[GRASS5] [bug #2380] (grass) unexpected '(' in r.univar
hamish_nospam at yahoo.com
Wed Apr 14 08:58:07 EDT 2004
> > while executing r.univar (v.22.214.171.124 2002/10/23) the errormessage
> > "unexpected '(' in line 18" appears. after changing the line
> > "function cleanup()" to "cleanup()" [the same in line 24] r.univar
> > runs without problems. Is it a bug or a cygwin-problem?
Yesterday I put together a small module written in C for calculating the
stats on the non-null cells of a raster map, filling pretty much the
same roll as r.univar (which I hadn't met before).

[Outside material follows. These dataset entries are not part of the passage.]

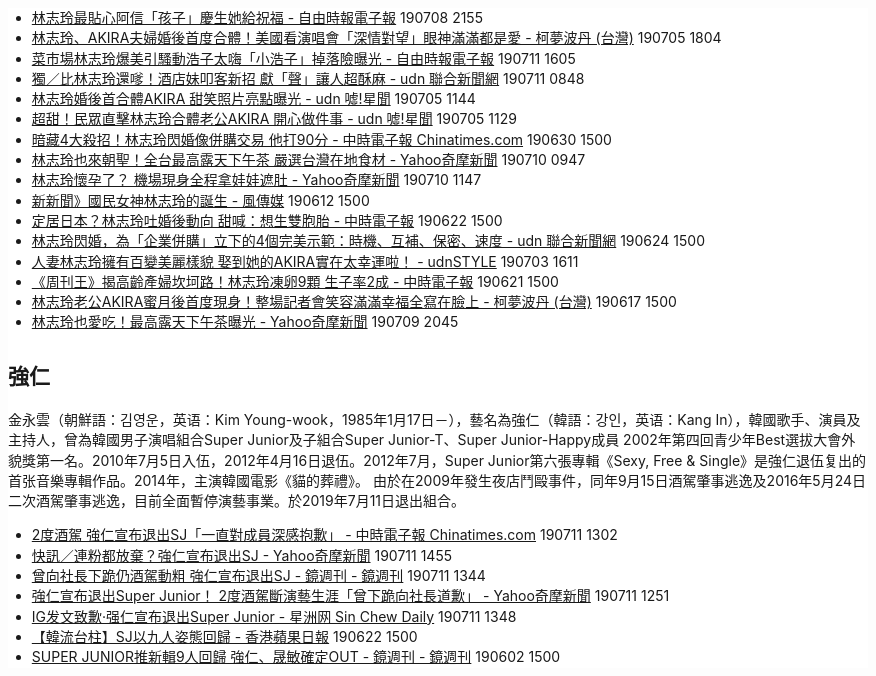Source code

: - [林志玲最貼心阿信「孩子」慶生她給祝福 - 自由時報電子報](https://ent.ltn.com.tw/news/breakingnews/2846678 "林志玲最貼心阿信「孩子」慶生她給祝福 - 自由時報電子報") 190708 2155
- [林志玲、AKIRA夫婦婚後首度合體！美國看演唱會「深情對望」眼神滿滿都是愛 - 柯夢波丹 (台灣)](https://www.cosmopolitan.com/tw/entertainment/celebrity-gossip/g28297973/lin-chi-ling-akira-show-up-together/ "林志玲、AKIRA夫婦婚後首度合體！美國看演唱會「深情對望」眼神滿滿都是愛 - 柯夢波丹 (台灣)") 190705 1804
- [菜市場林志玲爆美引騷動浩子太嗨「小浩子」掉落險曝光 - 自由時報電子報](https://ent.ltn.com.tw/news/breakingnews/2849793 "菜市場林志玲爆美引騷動浩子太嗨「小浩子」掉落險曝光 - 自由時報電子報") 190711 1605
- [獨／比林志玲還嗲！酒店妹叩客新招 獻「聲」讓人超酥麻 - udn 聯合新聞網](https://udn.com/news/story/7320/3922165 "獨／比林志玲還嗲！酒店妹叩客新招 獻「聲」讓人超酥麻 - udn 聯合新聞網") 190711 0848
- [林志玲婚後首合體AKIRA 甜笑照片亮點曝光 - udn 噓!星聞](https://stars.udn.com/star/story/10092/3911289 "林志玲婚後首合體AKIRA 甜笑照片亮點曝光 - udn 噓!星聞") 190705 1144
- [超甜！民眾直擊林志玲合體老公AKIRA 開心做件事 - udn 噓!星聞](https://stars.udn.com/star/story/10088/3911250 "超甜！民眾直擊林志玲合體老公AKIRA 開心做件事 - udn 噓!星聞") 190705 1129
- [暗藏4大殺招！林志玲閃婚像併購交易 他打90分 - 中時電子報 Chinatimes.com](https://www.chinatimes.com/realtimenews/20190630000019-260410 "暗藏4大殺招！林志玲閃婚像併購交易 他打90分 - 中時電子報 Chinatimes.com") 190630 1500
- [林志玲也來朝聖！全台最高露天下午茶 嚴選台灣在地食材 - Yahoo奇摩新聞](https://tw.news.yahoo.com/%E6%9E%97%E5%BF%97%E7%8E%B2%E4%B9%9F%E4%BE%86%E6%9C%9D%E8%81%96-%E5%85%A8%E5%8F%B0%E6%9C%80%E9%AB%98%E9%9C%B2%E5%A4%A9%E4%B8%8B%E5%8D%88%E8%8C%B6-%E5%9A%B4%E9%81%B8%E5%8F%B0%E7%81%A3%E5%9C%A8%E5%9C%B0%E9%A3%9F%E6%9D%90-123502247.html "林志玲也來朝聖！全台最高露天下午茶 嚴選台灣在地食材 - Yahoo奇摩新聞") 190710 0947
- [林志玲懷孕了？ 機場現身全程拿娃娃遮肚 - Yahoo奇摩新聞](https://tw.news.yahoo.com/%E6%9E%97%E5%BF%97%E7%8E%B2%E6%87%B7%E5%AD%95%E4%BA%86-%E6%A9%9F%E5%A0%B4%E7%8F%BE%E8%BA%AB%E5%85%A8%E7%A8%8B%E6%8B%BF%E5%A8%83%E5%A8%83%E9%81%AE%E8%82%9A-034714183.html "林志玲懷孕了？ 機場現身全程拿娃娃遮肚 - Yahoo奇摩新聞") 190710 1147
- [新新聞》國民女神林志玲的誕生 - 風傳媒](https://www.storm.mg/article/1379650 "新新聞》國民女神林志玲的誕生 - 風傳媒") 190612 1500
- [定居日本？林志玲吐婚後動向 甜喊：想生雙胞胎 - 中時電子報](https://www.chinatimes.com/realtimenews/20190622001169-260404 "定居日本？林志玲吐婚後動向 甜喊：想生雙胞胎 - 中時電子報") 190622 1500
- [林志玲閃婚，為「企業併購」立下的4個完美示範：時機、互補、保密、速度 - udn 聯合新聞網](https://udn.com/news/story/7241/3889721 "林志玲閃婚，為「企業併購」立下的4個完美示範：時機、互補、保密、速度 - udn 聯合新聞網") 190624 1500
- [人妻林志玲擁有百變美麗樣貌 娶到她的AKIRA實在太幸運啦！ - udnSTYLE](https://style.udn.com/style/story/8065/3907567 "人妻林志玲擁有百變美麗樣貌 娶到她的AKIRA實在太幸運啦！ - udnSTYLE") 190703 1611
- [《周刊王》揭高齡產婦坎坷路！林志玲凍卵9顆 生子率2成 - 中時電子報](https://www.chinatimes.com/newspapers/20190621001645-260112 "《周刊王》揭高齡產婦坎坷路！林志玲凍卵9顆 生子率2成 - 中時電子報") 190621 1500
- [林志玲老公AKIRA蜜月後首度現身！整場記者會笑容滿滿幸福全寫在臉上 - 柯夢波丹 (台灣)](https://www.cosmopolitan.com/tw/entertainment/celebrity-gossip/g28059634/akira-showed-up-after-honeymoon-with-lin-chi-ling/ "林志玲老公AKIRA蜜月後首度現身！整場記者會笑容滿滿幸福全寫在臉上 - 柯夢波丹 (台灣)") 190617 1500
- [林志玲也愛吃！最高露天下午茶曝光 - Yahoo奇摩新聞](https://tw.news.yahoo.com/%E6%9E%97%E5%BF%97%E7%8E%B2%E4%B9%9F%E6%84%9B%E5%90%83-%E6%9C%80%E9%AB%98%E9%9C%B2%E5%A4%A9%E4%B8%8B%E5%8D%88%E8%8C%B6%E6%9B%9D%E5%85%89-124522166.html "林志玲也愛吃！最高露天下午茶曝光 - Yahoo奇摩新聞") 190709 2045

## 強仁

金永雲（朝鮮語：김영운，英语：Kim Young-wook，1985年1月17日－），藝名為強仁（韓語：강인，英语：Kang In），韓國歌手、演員及主持人，曾為韓國男子演唱組合Super Junior及子組合Super Junior-T、Super Junior-Happy成員
2002年第四回青少年Best選拔大會外貌獎第一名。2010年7月5日入伍，2012年4月16日退伍。2012年7月，Super Junior第六張專輯《Sexy, Free & Single》是強仁退伍复出的首张音樂專輯作品。2014年，主演韓國電影《貓的葬禮》。
由於在2009年發生夜店鬥毆事件，同年9月15日酒駕肇事逃逸及2016年5月24日二次酒駕肇事逃逸，目前全面暫停演藝事業。於2019年7月11日退出組合。
- [2度酒駕 強仁宣布退出SJ「一直對成員深感抱歉」 - 中時電子報 Chinatimes.com](https://www.chinatimes.com/realtimenews/20190711002287-260404 "2度酒駕 強仁宣布退出SJ「一直對成員深感抱歉」 - 中時電子報 Chinatimes.com") 190711 1302
- [快訊／連粉都放棄？強仁宣布退出SJ - Yahoo奇摩新聞](https://tw.news.yahoo.com/%E5%BF%AB%E8%A8%8A-%E9%80%A3%E7%B2%89%E9%83%BD%E6%94%BE%E6%A3%84-%E5%BC%B7%E4%BB%81%E5%AE%A3%E5%B8%83%E9%80%80%E5%87%BAsj-044503027.html "快訊／連粉都放棄？強仁宣布退出SJ - Yahoo奇摩新聞") 190711 1455
- [曾向社長下跪仍酒駕動粗 強仁宣布退出SJ - 鏡週刊 - 鏡週刊](https://www.mirrormedia.mg/story/20190711edi014/ "曾向社長下跪仍酒駕動粗 強仁宣布退出SJ - 鏡週刊 - 鏡週刊") 190711 1344
- [強仁宣布退出Super Junior！ 2度酒駕斷演藝生涯「曾下跪向社長道歉」 - Yahoo奇摩新聞](https://tw.news.yahoo.com/%E5%BC%B7%E4%BB%81%E9%80%80%E5%87%BA-super-junior-2-%E5%BA%A6%E9%85%92%E9%A7%95%E6%96%B7%E6%BC%94%E8%97%9D%E7%94%9F%E6%B6%AF%E8%AC%9D%E8%AC%9D%E4%BD%A0%E5%80%91%E4%B8%80%E7%9B%B4%E6%94%AF%E6%8C%81%E4%B8%8D%E7%88%AD%E6%B0%A3%E7%9A%84%E6%88%91-045118385.html "強仁宣布退出Super Junior！ 2度酒駕斷演藝生涯「曾下跪向社長道歉」 - Yahoo奇摩新聞") 190711 1251
- [IG发文致歉·强仁宣布退出Super Junior - 星洲网 Sin Chew Daily](https://www.sinchew.com.my/content/content_2081941.html "IG发文致歉·强仁宣布退出Super Junior - 星洲网 Sin Chew Daily") 190711 1348
- [【韓流台柱】SJ以九人姿態回歸 - 香港蘋果日報](https://hk.entertainment.appledaily.com/entertainment/daily/article/20190622/20710197 "【韓流台柱】SJ以九人姿態回歸 - 香港蘋果日報") 190622 1500
- [SUPER JUNIOR推新輯9人回歸 強仁、晟敏確定OUT - 鏡週刊 - 鏡週刊](https://www.mirrormedia.mg/story/20190603insight002 "SUPER JUNIOR推新輯9人回歸 強仁、晟敏確定OUT - 鏡週刊 - 鏡週刊") 190602 1500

I had been doing
something like 'r.to.sites | s.univar', which doesn't work for 5.7 of
course (which is why I wrote it).
Having r.univar makes this redundant of course, but I'll test them to
see how much of a speed difference there is (I take it the r.univar
script will spend a bit of time doing disk I/O). [result: C is at least
40% faster than shell script, and doesn't write 10s of MBs files to /tmp]
Two comments arise: (without good answers)
a) Population vs. sample variance (& standard deviation)
r.series and r.univar use sum((xi-mean(x))^2)/n
(i.e. population variance aka "sigma^2")
s.univar and s.cellstats use sum((xi-mean(x))^2)/(n-1)
(i.e. sample or bias-corrected variance aka "s^2")
For consistency we should pick one way & document it. The difference
between n and n-1 for big maps with huge numbers of cells isn't very
much, so this isn't too critical, but someone might need to do analysis
on very small/sparse maps one day.... I've used n-1, for no great reason
besides the current region is 'sample' of a larger location.
Can any stats people comment?
b) gmath library: I looked at using the c_var.c & co. functions from
r.series, but these require passing all input values (ie the whole map
in memory) at once, which while good for a general library function or
for n<1000 cells-of-the-same-coordinate like r.series or r.mapcalc might
use, it doesn't cut it for a 10000x10000 DCELL map. I guess I could use
c_sum.c to do one line at a time, but it doesn't seem worth it, and
doesn't get rid of any implementation inconsistencies (eg the n vs. n-1
problem above) which is the great benefit of using a gmath library.
So I just reimplemented in an inconsistent manner as described above.
If people are interested in a replacement to r.univar, I can clean it up
and add the missing extended functionality (quartiles, etc.) which
r.univar provides. I'm not looking forward to the sort.. so maybe I'll
leave that to a real programmer to do.
And the ageless question of what to call it?